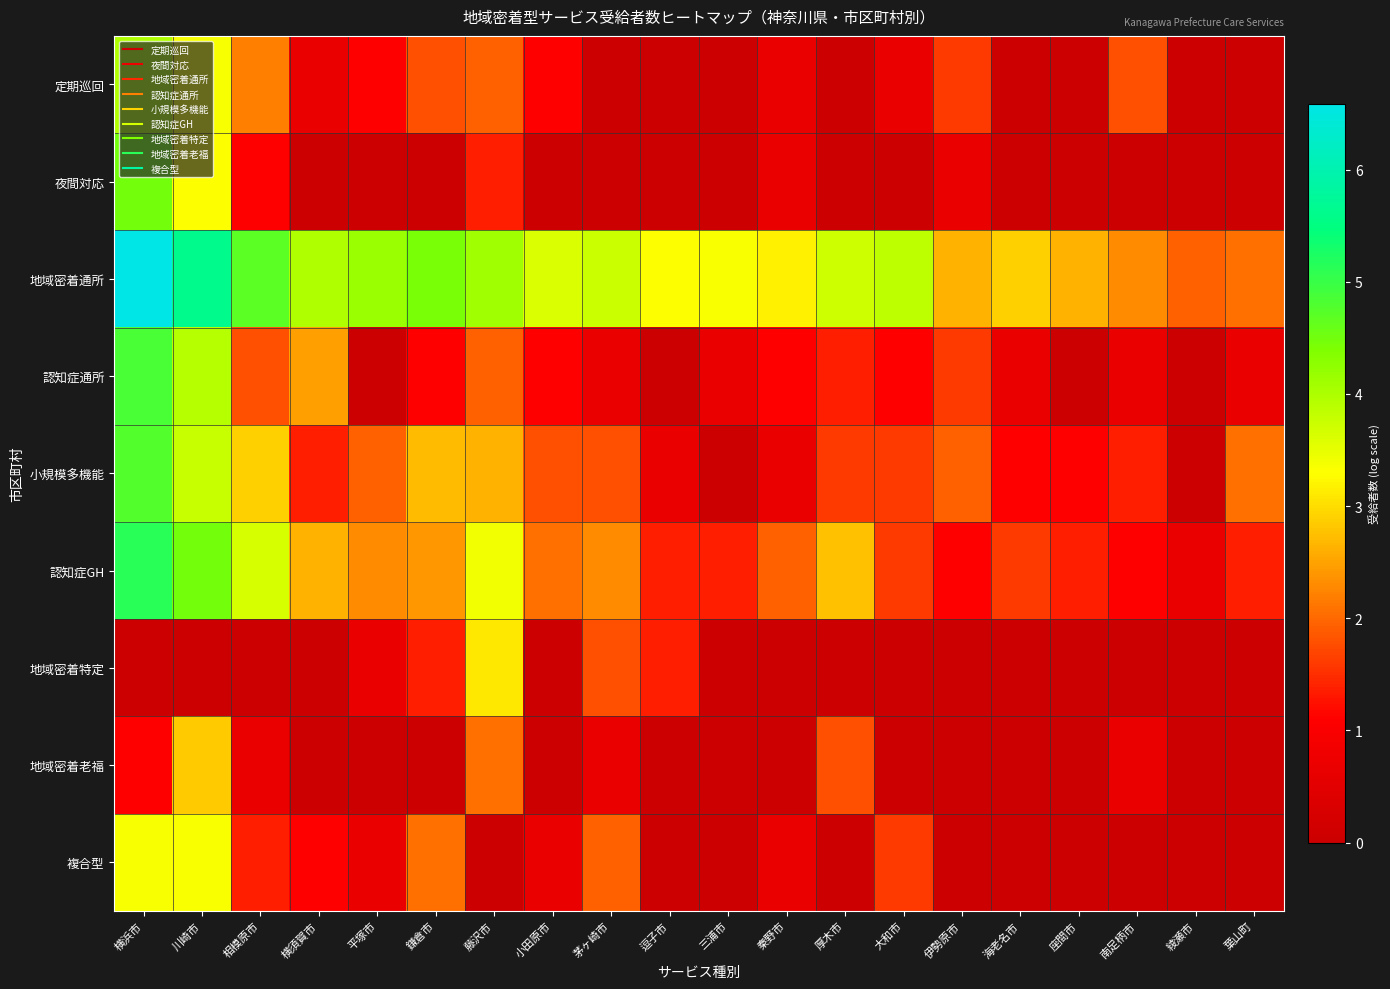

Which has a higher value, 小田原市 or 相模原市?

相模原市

■ ■ ■

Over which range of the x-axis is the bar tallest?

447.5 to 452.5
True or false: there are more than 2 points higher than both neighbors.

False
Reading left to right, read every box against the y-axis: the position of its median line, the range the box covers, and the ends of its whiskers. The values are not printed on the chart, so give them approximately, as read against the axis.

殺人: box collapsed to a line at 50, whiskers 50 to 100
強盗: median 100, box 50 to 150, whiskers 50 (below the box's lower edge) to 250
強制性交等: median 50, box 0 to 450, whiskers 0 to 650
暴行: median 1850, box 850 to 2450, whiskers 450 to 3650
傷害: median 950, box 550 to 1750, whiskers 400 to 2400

■ ■ ■

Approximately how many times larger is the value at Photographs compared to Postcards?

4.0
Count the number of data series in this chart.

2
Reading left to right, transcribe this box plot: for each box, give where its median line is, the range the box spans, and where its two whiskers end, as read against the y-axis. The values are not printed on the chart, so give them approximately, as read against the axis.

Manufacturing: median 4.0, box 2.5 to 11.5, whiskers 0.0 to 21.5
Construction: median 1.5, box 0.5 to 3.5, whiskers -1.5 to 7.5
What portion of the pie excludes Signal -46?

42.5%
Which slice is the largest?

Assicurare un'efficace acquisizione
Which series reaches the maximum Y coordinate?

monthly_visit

■ ■ ■

▸ Work item:
Output the lines of the records from the line containing "447.5 to 452.5" through the line containing "傷害: median 950, box", both included, as a JSON list of strings with one string per line and blank lines omitted.

▸ Answer below:
[
  "447.5 to 452.5",
  "True or false: there are more than 2 points higher than both neighbors.",
  "False",
  "Reading left to right, read every box against the y-axis: the position of its median line, the range the box covers, and the ends of its whiskers. The values are not printed on the chart, so give them approximately, as read against the axis.",
  "殺人: box collapsed to a line at 50, whiskers 50 to 100",
  "強盗: median 100, box 50 to 150, whiskers 50 (below the box's lower edge) to 250",
  "強制性交等: median 50, box 0 to 450, whiskers 0 to 650",
  "暴行: median 1850, box 850 to 2450, whiskers 450 to 3650",
  "傷害: median 950, box 550 to 1750, whiskers 400 to 2400"
]